Banane al muro e altre pazzie

Il più delle volte chiamiamo follia quello che non capiamo. Prendete la celebre banana attaccata a un muro con nastro adesivo che Maurizio Cattelan ha presentato ad Art Basel Miami Beach, l’opera d’arte, se così si può dire, più chiacchierata del momento. Per i pochi che non lo sapessero, consiste in una banana acquistata dall’autore in un mercato locale di Miami per 30 centesimi di dollaro appicciata al muro con dello scotch grigio, venduta per 120 mila dollari e infine (giustamente) divorata da un altro sedicente artista, David Datuna che ha poi descritto lo spuntino come un’esibizione artistica dal titolo Hungry artist, cioè Artista affamato. Molti di noi hanno pensato che di capolavori del genere ne facciamo tutti i giorni a merenda, senza tante storie.
Follia? Certo. Lo spiega il critico d’arte del New York Times Jason Farago: “La follia e la sensazione avvilente che una cultura che un tempo incoraggiava la bellezza sublime e che oggi permette solo giochetti ebeti sono gli strumenti da lavoro di Cattelan”. Si può e si deve discutere sul fatto se si tratti di vera arte. Ma Cattelan è tutt’altro che pazzo, la sua è un’operazione che non ha nulla di irrazionale perché risponde in tutto e per tutto alla logica del mercato dell’arte, coi finti scandali e le provocazioni “pop” delle sue star mediatiche che diventano virali in un nanosecondo. In altre parole, ha creato una bolla di sapone capace di volare fuori dai salotti buoni dei suoi clienti e di entrare per via direttissima nei circuiti “popolari” dei social. E si è messo in tasca il premio in denaro che il sistema riconosce ai suoi servi più scaltri.
Esistono molte altre pazzie, più sottili e pervasive, che assomigliano alla banana di Cattelan ma che non ci scandalizzano più: scarpe, vestiti e accessori che costano dieci, venti o cento volte tanto il prezzo dei materiali con cui sono fatti sommato a quello delle ore utilizzate per realizzarli. Ma tu lo sai che se prendi una borsetta di quella marca acquisti non solo un contenitore in pelle più o meno capiente, ma uno status symbol, come girare in Ferrari o far le ferie sul catamarano. L’immagine. È quella che paghiamo, non l’oggetto che la veicola.

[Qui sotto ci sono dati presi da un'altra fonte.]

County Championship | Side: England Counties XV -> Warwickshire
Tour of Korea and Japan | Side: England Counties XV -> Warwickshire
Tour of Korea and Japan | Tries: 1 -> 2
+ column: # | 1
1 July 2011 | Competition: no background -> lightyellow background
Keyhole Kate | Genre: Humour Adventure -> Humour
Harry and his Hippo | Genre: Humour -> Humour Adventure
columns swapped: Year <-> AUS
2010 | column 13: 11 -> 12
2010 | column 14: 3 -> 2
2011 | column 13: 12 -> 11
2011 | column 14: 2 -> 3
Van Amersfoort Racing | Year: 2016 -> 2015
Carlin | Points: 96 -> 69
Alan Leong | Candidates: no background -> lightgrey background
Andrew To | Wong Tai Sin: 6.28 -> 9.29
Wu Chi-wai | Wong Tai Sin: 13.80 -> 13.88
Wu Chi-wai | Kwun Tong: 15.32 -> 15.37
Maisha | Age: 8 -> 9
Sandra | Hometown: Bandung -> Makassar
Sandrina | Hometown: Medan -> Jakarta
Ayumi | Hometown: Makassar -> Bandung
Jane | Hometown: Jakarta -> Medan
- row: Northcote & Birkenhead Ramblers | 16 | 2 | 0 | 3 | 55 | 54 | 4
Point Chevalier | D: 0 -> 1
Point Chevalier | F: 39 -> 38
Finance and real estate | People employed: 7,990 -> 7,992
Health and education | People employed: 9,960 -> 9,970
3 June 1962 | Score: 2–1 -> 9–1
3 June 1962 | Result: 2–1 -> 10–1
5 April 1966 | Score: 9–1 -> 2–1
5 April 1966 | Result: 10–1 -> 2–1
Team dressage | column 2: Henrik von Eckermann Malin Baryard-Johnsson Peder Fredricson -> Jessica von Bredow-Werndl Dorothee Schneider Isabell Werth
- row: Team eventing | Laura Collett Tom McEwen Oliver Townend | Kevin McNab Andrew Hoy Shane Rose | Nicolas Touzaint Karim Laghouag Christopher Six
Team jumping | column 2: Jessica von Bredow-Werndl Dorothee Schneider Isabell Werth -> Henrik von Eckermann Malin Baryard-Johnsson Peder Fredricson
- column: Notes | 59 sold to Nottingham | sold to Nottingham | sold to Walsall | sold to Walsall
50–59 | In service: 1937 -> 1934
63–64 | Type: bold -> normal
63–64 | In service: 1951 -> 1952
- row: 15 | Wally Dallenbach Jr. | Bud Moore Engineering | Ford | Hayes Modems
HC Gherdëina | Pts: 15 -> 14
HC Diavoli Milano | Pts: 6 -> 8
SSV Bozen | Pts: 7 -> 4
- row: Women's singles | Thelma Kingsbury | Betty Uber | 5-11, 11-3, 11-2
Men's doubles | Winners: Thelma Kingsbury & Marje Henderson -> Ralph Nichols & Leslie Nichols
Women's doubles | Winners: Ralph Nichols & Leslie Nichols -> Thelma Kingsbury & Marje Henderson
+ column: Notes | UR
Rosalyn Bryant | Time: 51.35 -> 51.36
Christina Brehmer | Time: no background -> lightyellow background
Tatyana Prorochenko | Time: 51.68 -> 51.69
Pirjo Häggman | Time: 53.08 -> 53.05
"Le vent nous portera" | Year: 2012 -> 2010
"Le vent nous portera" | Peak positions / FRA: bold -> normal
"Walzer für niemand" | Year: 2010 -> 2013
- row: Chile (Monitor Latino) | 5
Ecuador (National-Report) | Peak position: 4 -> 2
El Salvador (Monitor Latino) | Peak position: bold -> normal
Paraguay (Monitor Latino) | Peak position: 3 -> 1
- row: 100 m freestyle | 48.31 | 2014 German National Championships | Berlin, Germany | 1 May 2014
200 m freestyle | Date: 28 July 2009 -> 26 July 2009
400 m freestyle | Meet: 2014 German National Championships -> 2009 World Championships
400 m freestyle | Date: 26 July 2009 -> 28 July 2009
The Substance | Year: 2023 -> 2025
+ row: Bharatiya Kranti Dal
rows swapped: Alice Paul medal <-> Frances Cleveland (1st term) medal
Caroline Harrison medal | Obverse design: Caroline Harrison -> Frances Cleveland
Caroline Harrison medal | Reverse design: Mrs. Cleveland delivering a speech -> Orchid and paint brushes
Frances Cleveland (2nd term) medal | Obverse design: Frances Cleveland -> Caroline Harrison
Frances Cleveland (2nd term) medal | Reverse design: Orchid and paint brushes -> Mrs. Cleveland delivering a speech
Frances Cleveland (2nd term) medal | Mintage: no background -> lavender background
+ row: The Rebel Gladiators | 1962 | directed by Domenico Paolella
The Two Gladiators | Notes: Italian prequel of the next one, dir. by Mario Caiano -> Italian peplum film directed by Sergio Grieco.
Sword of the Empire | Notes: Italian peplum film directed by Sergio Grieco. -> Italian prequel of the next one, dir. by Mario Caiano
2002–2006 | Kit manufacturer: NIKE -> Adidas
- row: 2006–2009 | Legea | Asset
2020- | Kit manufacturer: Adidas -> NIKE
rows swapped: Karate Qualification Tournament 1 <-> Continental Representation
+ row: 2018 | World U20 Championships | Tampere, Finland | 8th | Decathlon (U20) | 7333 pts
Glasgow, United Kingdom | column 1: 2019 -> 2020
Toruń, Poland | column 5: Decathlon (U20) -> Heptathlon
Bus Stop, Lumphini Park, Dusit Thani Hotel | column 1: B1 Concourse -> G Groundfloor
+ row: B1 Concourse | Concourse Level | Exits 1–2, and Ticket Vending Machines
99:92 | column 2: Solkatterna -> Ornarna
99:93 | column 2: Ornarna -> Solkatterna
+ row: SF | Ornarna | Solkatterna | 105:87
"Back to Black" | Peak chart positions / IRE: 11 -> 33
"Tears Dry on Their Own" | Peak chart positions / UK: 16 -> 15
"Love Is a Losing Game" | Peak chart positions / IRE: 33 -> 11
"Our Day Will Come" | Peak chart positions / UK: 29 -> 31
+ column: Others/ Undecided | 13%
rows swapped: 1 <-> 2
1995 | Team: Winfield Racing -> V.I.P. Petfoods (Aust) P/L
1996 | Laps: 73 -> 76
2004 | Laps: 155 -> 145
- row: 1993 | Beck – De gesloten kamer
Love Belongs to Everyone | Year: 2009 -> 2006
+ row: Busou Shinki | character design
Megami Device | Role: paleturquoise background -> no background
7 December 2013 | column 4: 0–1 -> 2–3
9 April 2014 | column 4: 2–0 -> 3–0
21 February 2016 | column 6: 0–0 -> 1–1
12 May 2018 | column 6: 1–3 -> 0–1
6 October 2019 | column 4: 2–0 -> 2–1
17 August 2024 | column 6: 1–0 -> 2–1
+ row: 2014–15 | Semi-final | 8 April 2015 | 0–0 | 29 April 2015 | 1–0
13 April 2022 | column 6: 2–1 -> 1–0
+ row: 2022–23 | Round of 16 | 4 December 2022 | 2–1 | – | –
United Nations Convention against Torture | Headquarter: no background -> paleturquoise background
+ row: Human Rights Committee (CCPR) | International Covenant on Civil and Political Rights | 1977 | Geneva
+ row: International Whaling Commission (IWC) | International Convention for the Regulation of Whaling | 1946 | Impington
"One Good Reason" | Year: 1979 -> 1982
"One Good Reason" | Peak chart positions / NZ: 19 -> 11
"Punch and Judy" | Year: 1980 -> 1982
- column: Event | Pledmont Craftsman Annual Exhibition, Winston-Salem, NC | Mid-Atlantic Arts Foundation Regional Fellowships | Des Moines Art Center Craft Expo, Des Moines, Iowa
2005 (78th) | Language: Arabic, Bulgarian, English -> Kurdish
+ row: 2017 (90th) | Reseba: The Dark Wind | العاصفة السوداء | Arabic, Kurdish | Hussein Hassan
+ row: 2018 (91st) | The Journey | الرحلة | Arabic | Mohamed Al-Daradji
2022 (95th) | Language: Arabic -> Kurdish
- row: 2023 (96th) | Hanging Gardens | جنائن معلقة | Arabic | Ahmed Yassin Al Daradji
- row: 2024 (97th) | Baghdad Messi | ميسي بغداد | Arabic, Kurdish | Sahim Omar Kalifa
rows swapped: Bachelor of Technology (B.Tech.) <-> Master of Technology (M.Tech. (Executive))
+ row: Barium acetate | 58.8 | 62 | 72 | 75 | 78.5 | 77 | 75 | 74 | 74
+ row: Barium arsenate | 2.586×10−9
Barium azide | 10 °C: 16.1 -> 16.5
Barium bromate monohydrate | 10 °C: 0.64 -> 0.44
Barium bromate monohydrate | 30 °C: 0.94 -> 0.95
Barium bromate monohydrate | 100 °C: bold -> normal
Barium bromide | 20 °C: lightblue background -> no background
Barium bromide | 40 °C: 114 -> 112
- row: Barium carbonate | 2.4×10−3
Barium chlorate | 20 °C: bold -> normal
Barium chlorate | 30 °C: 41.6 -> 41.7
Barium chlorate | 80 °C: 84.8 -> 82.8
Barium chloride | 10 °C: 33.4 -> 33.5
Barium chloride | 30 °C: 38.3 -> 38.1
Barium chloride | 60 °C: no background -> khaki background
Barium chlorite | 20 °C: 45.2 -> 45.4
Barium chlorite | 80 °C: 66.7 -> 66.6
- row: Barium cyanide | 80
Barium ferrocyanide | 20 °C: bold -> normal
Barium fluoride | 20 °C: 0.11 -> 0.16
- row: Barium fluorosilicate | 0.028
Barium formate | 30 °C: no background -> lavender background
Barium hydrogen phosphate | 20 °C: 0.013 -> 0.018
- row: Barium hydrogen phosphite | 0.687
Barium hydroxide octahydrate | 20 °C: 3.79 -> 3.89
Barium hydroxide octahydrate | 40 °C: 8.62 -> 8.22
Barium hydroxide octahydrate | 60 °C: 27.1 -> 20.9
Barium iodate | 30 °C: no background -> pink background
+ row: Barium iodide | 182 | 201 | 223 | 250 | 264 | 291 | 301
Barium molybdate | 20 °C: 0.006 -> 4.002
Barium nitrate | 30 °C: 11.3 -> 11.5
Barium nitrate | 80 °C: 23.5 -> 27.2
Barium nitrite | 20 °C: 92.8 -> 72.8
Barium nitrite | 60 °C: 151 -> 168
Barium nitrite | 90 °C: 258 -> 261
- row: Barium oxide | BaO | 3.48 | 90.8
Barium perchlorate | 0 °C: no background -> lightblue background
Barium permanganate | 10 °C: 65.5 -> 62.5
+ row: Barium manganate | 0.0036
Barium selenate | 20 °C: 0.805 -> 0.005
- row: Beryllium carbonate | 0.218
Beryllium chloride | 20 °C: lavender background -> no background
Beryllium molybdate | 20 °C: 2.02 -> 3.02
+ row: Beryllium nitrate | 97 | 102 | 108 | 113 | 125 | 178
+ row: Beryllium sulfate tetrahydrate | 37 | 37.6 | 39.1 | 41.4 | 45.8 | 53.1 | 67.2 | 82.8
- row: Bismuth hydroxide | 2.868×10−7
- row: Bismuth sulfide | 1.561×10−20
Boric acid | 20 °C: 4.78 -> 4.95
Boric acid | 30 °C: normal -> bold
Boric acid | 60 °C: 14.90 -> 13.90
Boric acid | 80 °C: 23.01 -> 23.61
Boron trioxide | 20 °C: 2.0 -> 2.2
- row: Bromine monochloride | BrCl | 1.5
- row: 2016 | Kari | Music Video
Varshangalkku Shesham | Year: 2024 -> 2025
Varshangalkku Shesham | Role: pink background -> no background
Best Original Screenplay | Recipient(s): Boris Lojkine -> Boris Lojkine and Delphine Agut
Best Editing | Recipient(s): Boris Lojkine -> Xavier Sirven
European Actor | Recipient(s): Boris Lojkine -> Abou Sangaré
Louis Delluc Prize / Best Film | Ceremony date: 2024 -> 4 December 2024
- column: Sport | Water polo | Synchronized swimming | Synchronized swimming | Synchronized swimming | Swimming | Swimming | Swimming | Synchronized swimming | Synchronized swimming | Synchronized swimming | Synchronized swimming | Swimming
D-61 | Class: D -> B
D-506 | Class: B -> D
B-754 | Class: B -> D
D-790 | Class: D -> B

Ci aveva visto giusto Erich Scheurmann, geniale autore nel 1920 del pamphlet Papalagi, un magnifico falso storico nel quale l’autore esprime il pensiero di un immaginario capo samoano di nome Tuiavii che irride le “pazzie” della civiltà dell’uomo bianco (il Papalagi). Offrendo perle come questa: “Il Papalagi è povero perché desidera tanto ardentemente le cose. [...] Quanto più un uomo è un vero europeo, tanto maggiore è il numero delle cose di cui ha bisogno [...] Se il Papalagi pensasse in modo giusto, dovrebbe anche sapere che nulla ci appartiene di ciò che non possiamo tenere stretto. E che in effetti noi non possiamo tenere stretto nulla”. O questa: “Ogni Papalagi ha un mestiere. È molto difficile spiegare che cosa sia un mestiere. È qualcosa che si dovrebbe aver voglia di fare, ma il più delle volte non se ne ha”. Come dire che la maggior parte di noi vive in un costante flusso di irrazionalità, ben più grave delle stravaganze nei vernissage d’alto bordo.
Poi c’è la follia vera, la perdita della ragione, l’incapacità di rapportarsi al mondo oggettivo, il disagio psichico reale (ne parliamo nel CorrierePiù di oggi). Tutti amano i pazzi nella loro accezione pittoresca di persone diverse, strane, originali e in qualche caso più felici di noi. Ma di solito la pazzia in senso clinico non ha nulla di romantico. È un’esperienza di paralisi interiore, di sonno, di mancanza di stimoli o viceversa di ipersensibilità, di mancanza di difese rispetto alla minima contrarietà. Si soffre. Oppure non si sente nulla, ed è persino peggio. Viviamo tutti momenti di dolore, di malessere, di perdita di slancio. La buona notizia è che a un certo punto se ne esce. A insegnarcelo è la Bella addormentata. Se non ci credete leggete su CorrierePiù in che modo una fiaba può farci capire i misteri del disagio fisico e psichico. Ma non ditelo a quel Papalagi di Cattelan, troverebbe il modo di appendere al muro anche le fate e le principesse dei fratelli Grimm.